Оцука-сан, потягиваясь, выгнул спину и посмотрел на небо. Пустырь заливало золотом послеполуденное солнце, но у Оцука-сан было неясное предчувствие: пойдет дождь.
— Вы говорили, что в детстве с вами произошел несчастный случай и с тех пор у вас с головой плохо…
— Да, говорил. Накате тогда было девять лет.
— Что же с вами случилось?
— Это… Совсем памяти нет! Люди говорили, у Накаты почему-то началась лихорадка, и он три недели без сознания был. Пролежал в больнице с такой… «капельница» называется. А когда пришел в себя, все-все позабыл. Папу, маму, как писать, как считать, какие комнаты в доме, где Наката жил. Даже имя свое забыл. Все из головы вылетело. Как пробку из ванны вытащили. Говорят, до того, как с ним это произошло, Наката был очень способный. Отличник. Потом вдруг бух! — упал. Очнулся — с головой что-то сделалось. Мама — хотя она уже давно умерла — так плакала. Потому что у Накаты с головой плохо стало. А папа не плакал, но всегда очень сердился.
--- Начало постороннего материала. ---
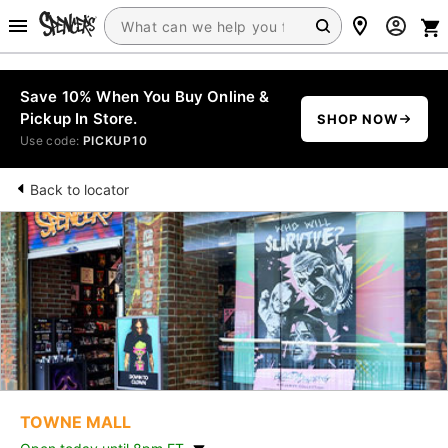
Save 10% When You Buy Online &
Pickup In Store.
SHOP NOW
Use code:
PICKUP10
Back to locator
TOWNE MALL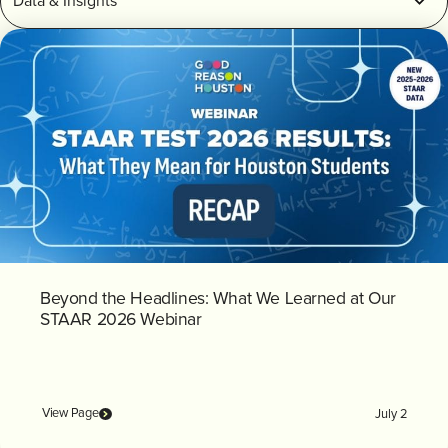
INVEST
CONTACT US
Beyond the Headlines: What We Learned at Our
STAAR 2026 Webinar
View Page
July 2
— Зато вы научились с кошками разговаривать. — Научился.
— Хм-м…
— А здоровье у Накаты хорошее. Совсем не болеет. Зубы не болят, очки не носит.
— Насколько я могу судить, голова у вас совсем даже не плохая.
— Вы так думаете? — Наката в раздумье наклонил голову. — Но ведь Накате давно за шестьдесят перевалило. Столько лет… Он уже привык — что слаб на голову, что никто с ним водиться не хочет. В электричку нельзя? Ничего, и так жить можно. Папа умер — он больше не переживает. Мама умерла — больше не плачет. И вдруг говорят: «Наката! Голова нормальная». Накате от этого, наоборот, только проблемы. Если он больше не слабоумный, господин губернатор может пособие отобрать, в автобус перестанут по пропуску сажать. Вдруг господин губернатор браниться станет, скажет: «Наката! Что это? Ты, значит, не слабоумный?» Что отвечать? Поэтому пусть все будет как есть. Лучше быть слабоумным.
— Я хочу сказать, что у вас проблемы не из-за слабого ума, — серьезно сказал Оцука-сан.
— Неужели?
— А дело в том, по-моему, что ваша тень немного бледновата. Я сразу подумал, как вас увидел. Тень, которая от вас на землю падает, наполовину бледнее, чем от обыкновенных людей.
— Да.
— Я как-то видел такого же человека.
Наката, приоткрыв рот, поглядел на Оцуку-сан.
— Раньше видел, говорите?.. Человека вроде Накаты?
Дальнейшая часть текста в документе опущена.